Filter the listing for lines containing "Minyak".
+ + + +
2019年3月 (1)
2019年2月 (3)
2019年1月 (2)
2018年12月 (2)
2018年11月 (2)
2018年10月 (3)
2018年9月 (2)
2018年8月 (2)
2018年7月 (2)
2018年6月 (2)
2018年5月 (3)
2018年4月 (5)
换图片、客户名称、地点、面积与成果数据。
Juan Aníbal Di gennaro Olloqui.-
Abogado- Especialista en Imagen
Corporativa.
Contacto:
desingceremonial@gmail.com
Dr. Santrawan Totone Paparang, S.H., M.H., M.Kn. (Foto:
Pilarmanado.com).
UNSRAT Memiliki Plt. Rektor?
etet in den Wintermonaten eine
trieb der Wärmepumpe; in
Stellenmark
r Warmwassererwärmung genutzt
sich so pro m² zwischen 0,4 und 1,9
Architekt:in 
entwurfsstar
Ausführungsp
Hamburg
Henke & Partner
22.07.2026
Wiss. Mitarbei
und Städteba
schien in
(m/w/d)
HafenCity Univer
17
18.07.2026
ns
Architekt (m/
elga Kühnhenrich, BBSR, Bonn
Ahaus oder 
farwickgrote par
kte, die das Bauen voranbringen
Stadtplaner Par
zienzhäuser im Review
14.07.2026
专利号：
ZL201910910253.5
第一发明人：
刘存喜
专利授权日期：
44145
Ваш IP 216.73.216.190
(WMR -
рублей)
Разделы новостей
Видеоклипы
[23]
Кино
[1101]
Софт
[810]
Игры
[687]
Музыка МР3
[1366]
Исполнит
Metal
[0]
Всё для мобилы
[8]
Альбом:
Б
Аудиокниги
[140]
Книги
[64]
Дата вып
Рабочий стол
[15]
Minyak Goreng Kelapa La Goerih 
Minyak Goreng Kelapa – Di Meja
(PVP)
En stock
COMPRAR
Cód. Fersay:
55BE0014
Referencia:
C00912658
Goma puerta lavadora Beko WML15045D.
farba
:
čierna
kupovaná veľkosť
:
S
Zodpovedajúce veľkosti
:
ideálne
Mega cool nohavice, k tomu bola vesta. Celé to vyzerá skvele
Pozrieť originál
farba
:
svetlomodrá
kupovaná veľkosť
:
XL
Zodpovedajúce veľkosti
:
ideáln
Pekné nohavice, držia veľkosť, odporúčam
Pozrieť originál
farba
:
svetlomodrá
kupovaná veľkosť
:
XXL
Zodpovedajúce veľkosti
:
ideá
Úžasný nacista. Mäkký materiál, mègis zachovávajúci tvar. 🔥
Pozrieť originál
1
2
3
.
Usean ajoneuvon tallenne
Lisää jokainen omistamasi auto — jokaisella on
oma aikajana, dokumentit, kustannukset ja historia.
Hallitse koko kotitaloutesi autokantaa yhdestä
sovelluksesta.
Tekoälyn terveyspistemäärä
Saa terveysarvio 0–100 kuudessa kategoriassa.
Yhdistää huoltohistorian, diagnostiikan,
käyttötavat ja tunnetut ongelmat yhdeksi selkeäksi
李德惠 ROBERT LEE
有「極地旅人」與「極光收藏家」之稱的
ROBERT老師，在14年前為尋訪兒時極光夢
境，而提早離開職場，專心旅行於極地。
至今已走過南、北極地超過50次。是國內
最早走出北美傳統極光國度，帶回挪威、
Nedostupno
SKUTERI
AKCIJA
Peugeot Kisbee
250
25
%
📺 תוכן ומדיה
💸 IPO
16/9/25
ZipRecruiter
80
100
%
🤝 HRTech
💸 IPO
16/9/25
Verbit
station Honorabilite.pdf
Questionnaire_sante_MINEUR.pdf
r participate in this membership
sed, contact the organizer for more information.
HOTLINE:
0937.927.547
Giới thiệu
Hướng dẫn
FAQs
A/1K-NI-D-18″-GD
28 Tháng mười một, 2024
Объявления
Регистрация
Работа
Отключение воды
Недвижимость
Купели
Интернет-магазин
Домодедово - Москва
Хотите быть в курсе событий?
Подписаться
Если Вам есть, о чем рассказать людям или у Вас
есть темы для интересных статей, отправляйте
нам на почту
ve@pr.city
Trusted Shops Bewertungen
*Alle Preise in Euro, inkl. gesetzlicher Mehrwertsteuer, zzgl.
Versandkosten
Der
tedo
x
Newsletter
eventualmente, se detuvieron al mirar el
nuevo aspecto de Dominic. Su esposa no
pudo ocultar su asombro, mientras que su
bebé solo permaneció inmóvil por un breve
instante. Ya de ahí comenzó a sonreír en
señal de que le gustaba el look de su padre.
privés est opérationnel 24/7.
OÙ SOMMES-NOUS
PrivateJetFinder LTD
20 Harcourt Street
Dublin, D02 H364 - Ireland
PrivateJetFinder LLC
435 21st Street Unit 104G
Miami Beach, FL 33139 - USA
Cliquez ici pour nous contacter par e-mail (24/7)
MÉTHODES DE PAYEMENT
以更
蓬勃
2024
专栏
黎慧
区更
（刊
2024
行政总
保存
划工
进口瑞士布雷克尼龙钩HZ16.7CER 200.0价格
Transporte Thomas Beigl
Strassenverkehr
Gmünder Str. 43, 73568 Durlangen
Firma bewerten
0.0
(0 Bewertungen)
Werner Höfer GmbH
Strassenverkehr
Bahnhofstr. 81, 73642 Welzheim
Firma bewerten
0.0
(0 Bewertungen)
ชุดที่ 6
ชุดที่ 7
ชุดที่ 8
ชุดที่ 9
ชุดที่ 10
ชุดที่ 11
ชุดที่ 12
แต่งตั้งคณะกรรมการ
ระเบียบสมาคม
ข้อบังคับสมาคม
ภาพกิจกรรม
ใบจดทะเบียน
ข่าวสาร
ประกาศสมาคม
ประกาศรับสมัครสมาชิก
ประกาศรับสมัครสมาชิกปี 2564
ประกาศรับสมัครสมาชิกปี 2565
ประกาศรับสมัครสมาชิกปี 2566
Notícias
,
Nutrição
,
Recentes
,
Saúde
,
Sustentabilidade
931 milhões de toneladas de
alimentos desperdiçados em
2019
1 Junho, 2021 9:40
+ + + +
▸ WRITTEN RESPONSE
Minyak Goreng Kelapa La Goerih 
Minyak Goreng Kelapa – Di Meja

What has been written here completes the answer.